Software Life Cycle Assessment done in the wild - (SLCA part 1)

Mon, Oct 9, 2023 - by Didi Hoffmann

In this article I want to propose a simple way to do a Software Life Cycle Assessment for a piece of code. While explaining important concepts and tradeoffs that seem sensible for a little project. Of course things could be done differently and I am happy to discuss them in more detail as this is just a first draft of how things could be done. Please head to https://github.com/green-coding-solutions/SLCA-Code for all source code and discussions. Please also feel free to contribute to the code through pull requests. As Green Coding Solutions we have been working on this topic for some time and a more academic discussion can be found in our chapter in the Transparency for Software Climate Impact publication (Part of the Shaping Digital Transformation for a Sustainable Society publication).
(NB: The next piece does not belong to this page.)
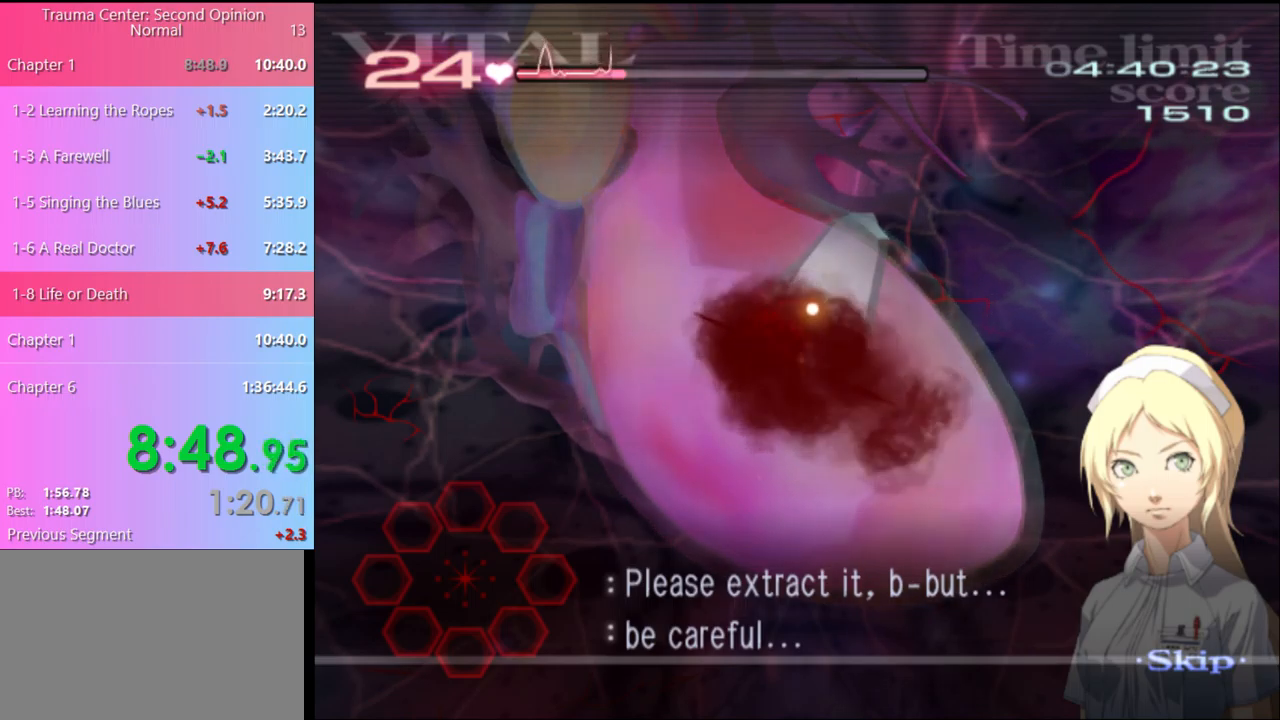
{"keys": ["a", "w"], "mouse": [], "events": []}
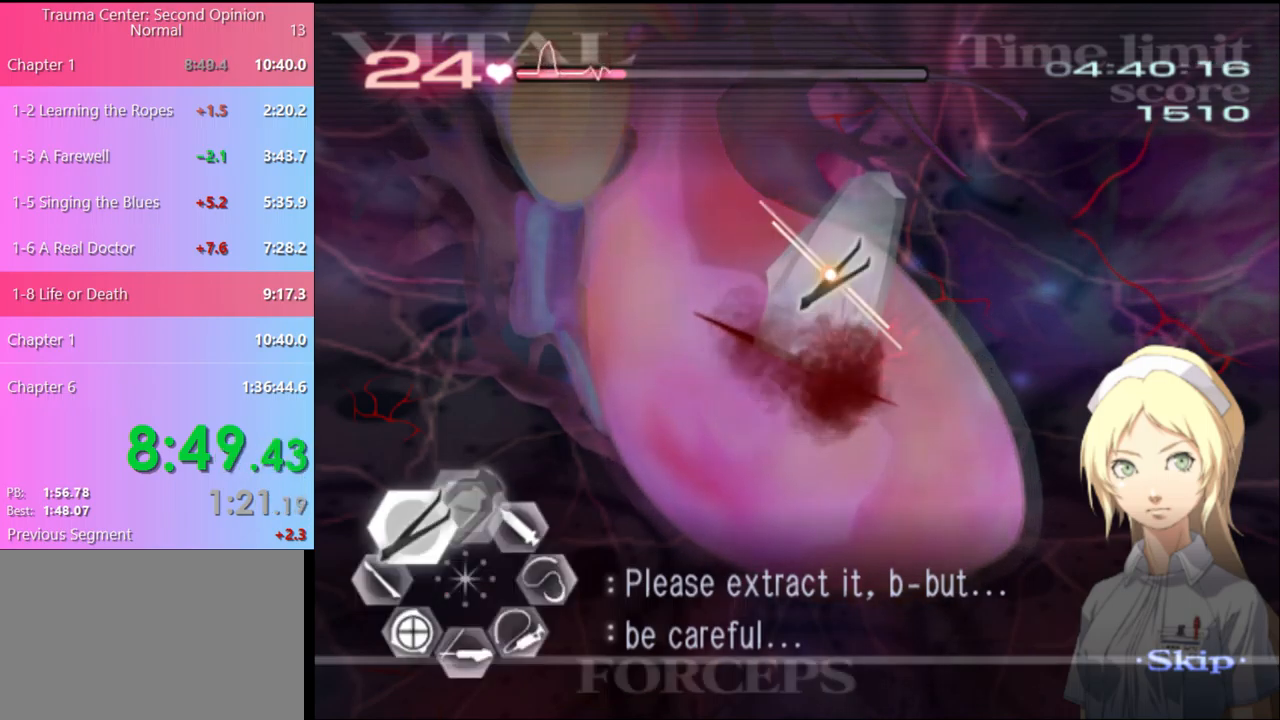
{"keys": ["a", "w"], "mouse": ["left", "right"], "events": [[367, "mouse_right", "down"], [433, "mouse_left", "down"]]}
Software Life Cycle Assessment (SLCA) is a topic that is talked about more and more. While Life Cycle Assessment (LCA) is fairly established in the realm of physical things. There are still various discussions in the software space though. In ISO 14040 and 14044 LCA is defined as the following:

LCA studies the environmental aspects and potential impacts throughout a product’s life cycle from raw materials acquisition through production, use and disposal. The general categories of environmental impacts needing consideration include resource use, human health, and ecological consequences.

When searching for SLCA the results are mainly on software to do LCA for products and not on how to evaluate a piece of software. Here a definition on how I see it for the sake of this article:

Software Life Cycle Assessment (SLCA) is a process of evaluating the environmental impact of software products throughout their entire life cycle. It involves analysing the different phases of: software development, deployment, usage, and disposal to identify potential environmental impacts and sustainability issues. SLCA is essential for organisations that aim to reduce their carbon footprint and promote sustainable software development practices.

This maps quite nicely to the distinct phases defined in classical life cycle assessments.

Classic	New
Material acquisition and preprocessing	Libraries/ Software/ Embodied carbon
Production	Development
Distribution and storage	Deployment
Use	Servers/ Cloud/ Browsers/ Apps etc
End of life	Uninstall

Software has become a ubiquitous part of modern life, with virtually every industry relying on software products or systems to operate. However, the production, deployment, use, and disposal of software can have significant environmental impacts, such as contributing to climate change, resource depletion, and pollution. SLCA provides a framework for assessing these impacts and identifying opportunities for improvement.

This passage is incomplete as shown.